------ AVAILABLE DATA

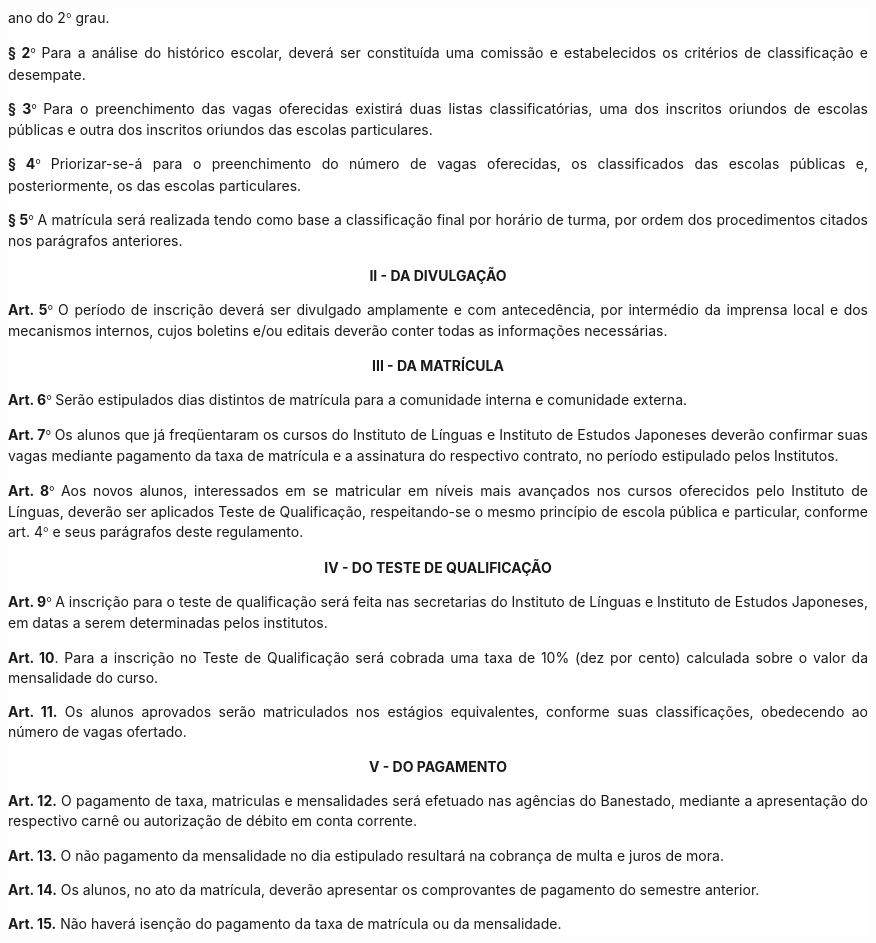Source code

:  ano do 2<FONT FACE="Symbol">&#176;</FONT>
 grau.</P>
<B><P ALIGN="JUSTIFY">§ 2<FONT FACE="Symbol">&#176;</FONT>
</B> Para a an&aacute;lise do hist&oacute;rico escolar, dever&aacute; ser constitu&iacute;da uma comiss&atilde;o e estabelecidos os crit&eacute;rios de classifica&ccedil;&atilde;o e desempate.</P>
<B><P ALIGN="JUSTIFY">§ 3<FONT FACE="Symbol">&#176;</FONT>
</B> Para o preenchimento das vagas oferecidas existir&aacute; duas listas classificat&oacute;rias, uma dos inscritos oriundos de escolas p&uacute;blicas e outra dos inscritos oriundos das escolas particulares.</P>
<B><P ALIGN="JUSTIFY">§ 4<FONT FACE="Symbol">&#176;</FONT>
</B> Priorizar-se-&aacute; para o preenchimento do n&uacute;mero de vagas oferecidas, os classificados das escolas p&uacute;blicas e, posteriormente, os das escolas particulares.</P>
<B><P ALIGN="JUSTIFY">§ 5<FONT FACE="Symbol">&#176;</FONT>
</B> A matr&iacute;cula ser&aacute; realizada tendo como base a classifica&ccedil;&atilde;o final por hor&aacute;rio de turma, por ordem dos procedimentos citados nos par&aacute;grafos anteriores.</P>
<P ALIGN="JUSTIFY"></P>
<B><P ALIGN="CENTER">II - DA DIVULGA&Ccedil;&Atilde;O</P>
</B><P ALIGN="JUSTIFY"></P>
<B><P ALIGN="JUSTIFY">Art. 5<FONT FACE="Symbol">&#176;</FONT>
</B> O per&iacute;odo de inscri&ccedil;&atilde;o dever&aacute; ser divulgado amplamente e com anteced&ecirc;ncia, por interm&eacute;dio da imprensa local e dos mecanismos internos, cujos boletins e/ou editais dever&atilde;o conter todas as informa&ccedil;&otilde;es necess&aacute;rias.</P>
<P ALIGN="JUSTIFY"></P>
<B><P ALIGN="CENTER">III - DA MATR&Iacute;CULA</P>
</B><P ALIGN="JUSTIFY"></P>
<B><P ALIGN="JUSTIFY">Art. 6<FONT FACE="Symbol">&#176;</FONT>
</B> Ser&atilde;o estipulados dias distintos de matr&iacute;cula para a comunidade interna e comunidade externa.</P>
<B><P ALIGN="JUSTIFY">Art. 7<FONT FACE="Symbol">&#176;</FONT>
</B> Os alunos que j&aacute; freq&uuml;entaram os cursos do Instituto de L&iacute;nguas e Instituto de Estudos Japoneses dever&atilde;o confirmar suas vagas mediante pagamento da taxa de matr&iacute;cula e a assinatura do respectivo contrato, no per&iacute;odo estipulado pelos Institutos.</P>
<B><P ALIGN="JUSTIFY">Art. 8<FONT FACE="Symbol">&#176;</FONT>
</B> Aos novos alunos, interessados em se matricular em n&iacute;veis mais avan&ccedil;ados nos cursos oferecidos pelo Instituto de L&iacute;nguas, dever&atilde;o ser aplicados Teste de Qualifica&ccedil;&atilde;o, respeitando-se o mesmo princ&iacute;pio de escola p&uacute;blica e particular, conforme art. 4<FONT FACE="Symbol">&#176;</FONT>
 e seus par&aacute;grafos deste regulamento.</P>
<P ALIGN="JUSTIFY"></P>
<B><P ALIGN="CENTER">IV - DO TESTE DE QUALIFICA&Ccedil;&Atilde;O</P>
</B><P ALIGN="JUSTIFY"></P>
<B><P ALIGN="JUSTIFY">Art. 9<FONT FACE="Symbol">&#176;</FONT>
</B> A inscri&ccedil;&atilde;o para o teste de qualifica&ccedil;&atilde;o ser&aacute; feita nas secretarias do Instituto de L&iacute;nguas e Instituto de Estudos Japoneses, em datas a serem determinadas pelos institutos.</P>
<B><P ALIGN="JUSTIFY">Art. 10</B>. Para a inscri&ccedil;&atilde;o no Teste de Qualifica&ccedil;&atilde;o ser&aacute; cobrada uma taxa de 10% (dez por cento) calculada sobre o valor da mensalidade do curso.</P>
<B><P ALIGN="JUSTIFY">Art. 11.</B> Os alunos aprovados ser&atilde;o matriculados nos est&aacute;gios equivalentes, conforme suas classifica&ccedil;&otilde;es, obedecendo ao n&uacute;mero de vagas ofertado.</P>
<P ALIGN="JUSTIFY"></P>
<B><P ALIGN="CENTER">V - DO PAGAMENTO</P>
</B><P ALIGN="JUSTIFY"></P>
<B><P ALIGN="JUSTIFY">Art. 12.</B> O pagamento de taxa, matriculas e mensalidades ser&aacute; efetuado nas ag&ecirc;ncias do Banestado, mediante a apresenta&ccedil;&atilde;o do respectivo carn&ecirc; ou autoriza&ccedil;&atilde;o de d&eacute;bito em conta corrente.</P>
<B><P ALIGN="JUSTIFY">Art. 13.</B> O n&atilde;o pagamento da mensalidade no dia estipulado resultar&aacute; na cobran&ccedil;a de multa e juros de mora.</P>
<B><P ALIGN="JUSTIFY">Art. 14.</B> Os alunos, no ato da matr&iacute;cula, dever&atilde;o apresentar os comprovantes de pagamento do semestre anterior.</P>
<B><P ALIGN="JUSTIFY">Art. 15.</B> N&atilde;o haver&aacute; isen&ccedil;&atilde;o do pagamento da taxa de matr&iacute;cula ou da mensalidade.</P>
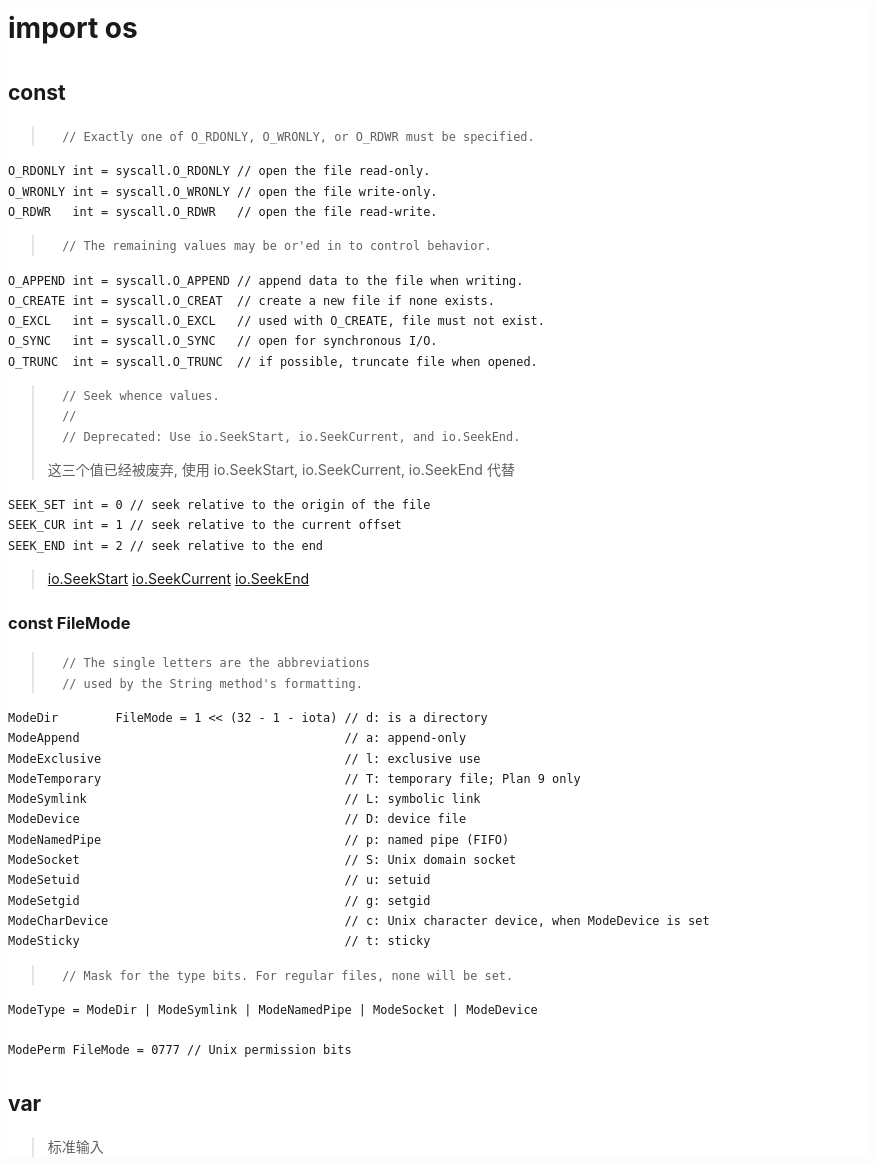 # import os
## const
>		// Exactly one of O_RDONLY, O_WRONLY, or O_RDWR must be specified.

	O_RDONLY int = syscall.O_RDONLY // open the file read-only.
	O_WRONLY int = syscall.O_WRONLY // open the file write-only.
	O_RDWR   int = syscall.O_RDWR   // open the file read-write.

>		// The remaining values may be or'ed in to control behavior.

	O_APPEND int = syscall.O_APPEND // append data to the file when writing.
	O_CREATE int = syscall.O_CREAT  // create a new file if none exists.
	O_EXCL   int = syscall.O_EXCL   // used with O_CREATE, file must not exist.
	O_SYNC   int = syscall.O_SYNC   // open for synchronous I/O.
	O_TRUNC  int = syscall.O_TRUNC  // if possible, truncate file when opened.

>		// Seek whence values.
>		//
>		// Deprecated: Use io.SeekStart, io.SeekCurrent, and io.SeekEnd.
>	这三个值已经被废弃, 使用 io.SeekStart, io.SeekCurrent, io.SeekEnd 代替

	SEEK_SET int = 0 // seek relative to the origin of the file
	SEEK_CUR int = 1 // seek relative to the current offset
	SEEK_END int = 2 // seek relative to the end
>[io.SeekStart](2.1.io.md#const) [io.SeekCurrent](2.1.io.md#const) [io.SeekEnd](2.1.io.md#const)

### const FileMode
>		// The single letters are the abbreviations
>		// used by the String method's formatting.

	ModeDir        FileMode = 1 << (32 - 1 - iota) // d: is a directory
	ModeAppend                                     // a: append-only
	ModeExclusive                                  // l: exclusive use
	ModeTemporary                                  // T: temporary file; Plan 9 only
	ModeSymlink                                    // L: symbolic link
	ModeDevice                                     // D: device file
	ModeNamedPipe                                  // p: named pipe (FIFO)
	ModeSocket                                     // S: Unix domain socket
	ModeSetuid                                     // u: setuid
	ModeSetgid                                     // g: setgid
	ModeCharDevice                                 // c: Unix character device, when ModeDevice is set
	ModeSticky                                     // t: sticky

>		// Mask for the type bits. For regular files, none will be set.

	ModeType = ModeDir | ModeSymlink | ModeNamedPipe | ModeSocket | ModeDevice

	ModePerm FileMode = 0777 // Unix permission bits

## var
>	标准输入
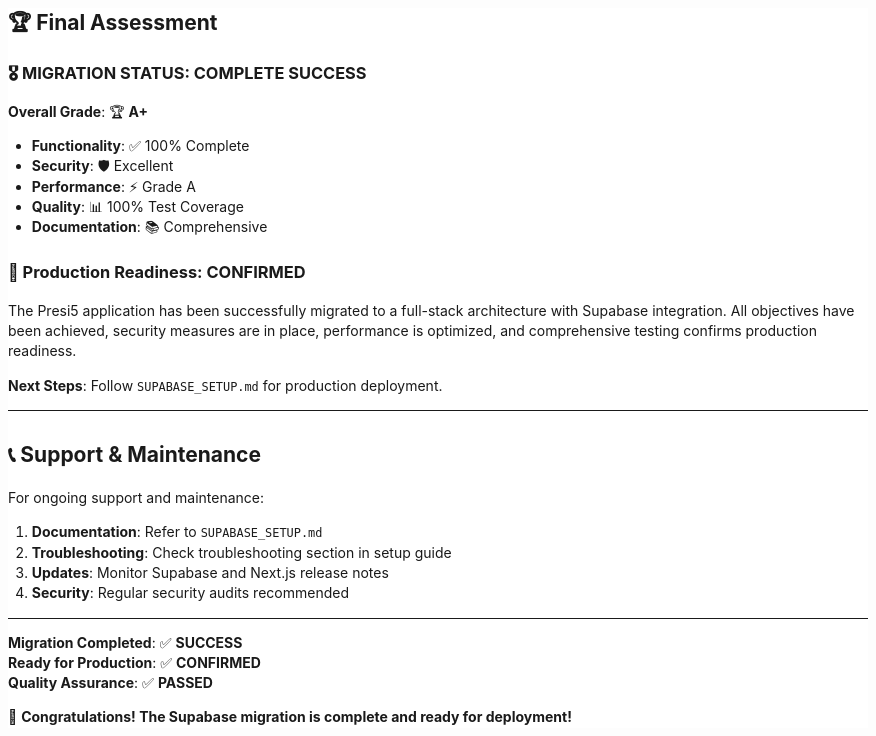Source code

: ## 🏆 Final Assessment

### **🎖️ MIGRATION STATUS: COMPLETE SUCCESS**

**Overall Grade**: 🏆 **A+**
- **Functionality**: ✅ 100% Complete
- **Security**: 🛡️ Excellent  
- **Performance**: ⚡ Grade A
- **Quality**: 📊 100% Test Coverage
- **Documentation**: 📚 Comprehensive

### **🚀 Production Readiness: CONFIRMED**

The Presi5 application has been successfully migrated to a full-stack architecture with Supabase integration. All objectives have been achieved, security measures are in place, performance is optimized, and comprehensive testing confirms production readiness.

**Next Steps**: Follow `SUPABASE_SETUP.md` for production deployment.

---

## 📞 Support & Maintenance

For ongoing support and maintenance:
1. **Documentation**: Refer to `SUPABASE_SETUP.md`
2. **Troubleshooting**: Check troubleshooting section in setup guide
3. **Updates**: Monitor Supabase and Next.js release notes
4. **Security**: Regular security audits recommended

---

**Migration Completed**: ✅ **SUCCESS**  
**Ready for Production**: ✅ **CONFIRMED**  
**Quality Assurance**: ✅ **PASSED**

🎉 **Congratulations! The Supabase migration is complete and ready for deployment!** 
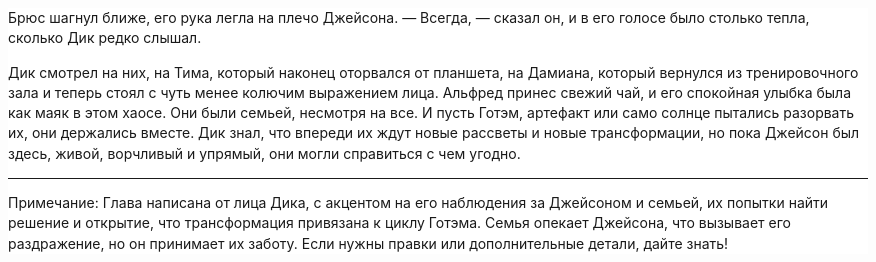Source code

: Брюс шагнул ближе, его рука легла на плечо Джейсона. — Всегда, — сказал он, и в его голосе было столько тепла, сколько Дик редко слышал.

Дик смотрел на них, на Тима, который наконец оторвался от планшета, на Дамиана, который вернулся из тренировочного зала и теперь стоял с чуть менее колючим выражением лица. Альфред принес свежий чай, и его спокойная улыбка была как маяк в этом хаосе. Они были семьей, несмотря на все. И пусть Готэм, артефакт или само солнце пытались разорвать их, они держались вместе. Дик знал, что впереди их ждут новые рассветы и новые трансформации, но пока Джейсон был здесь, живой, ворчливый и упрямый, они могли справиться с чем угодно.

---

Примечание: Глава написана от лица Дика, с акцентом на его наблюдения за Джейсоном и семьей, их попытки найти решение и открытие, что трансформация привязана к циклу Готэма. Семья опекает Джейсона, что вызывает его раздражение, но он принимает их заботу. Если нужны правки или дополнительные детали, дайте знать!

------------

_INSTRUCTION_
Update the lines starting with the one that contains "The Presi5 application" and going on through the one that contains "## 📞 Support & Maintenance", replacing "production" with "release" and leaving everything else unchanged.

_FINISHED TASK_
The Presi5 application has been successfully migrated to a full-stack architecture with Supabase integration. All objectives have been achieved, security measures are in place, performance is optimized, and comprehensive testing confirms release readiness.

**Next Steps**: Follow `SUPABASE_SETUP.md` for release deployment.

---

## 📞 Support & Maintenance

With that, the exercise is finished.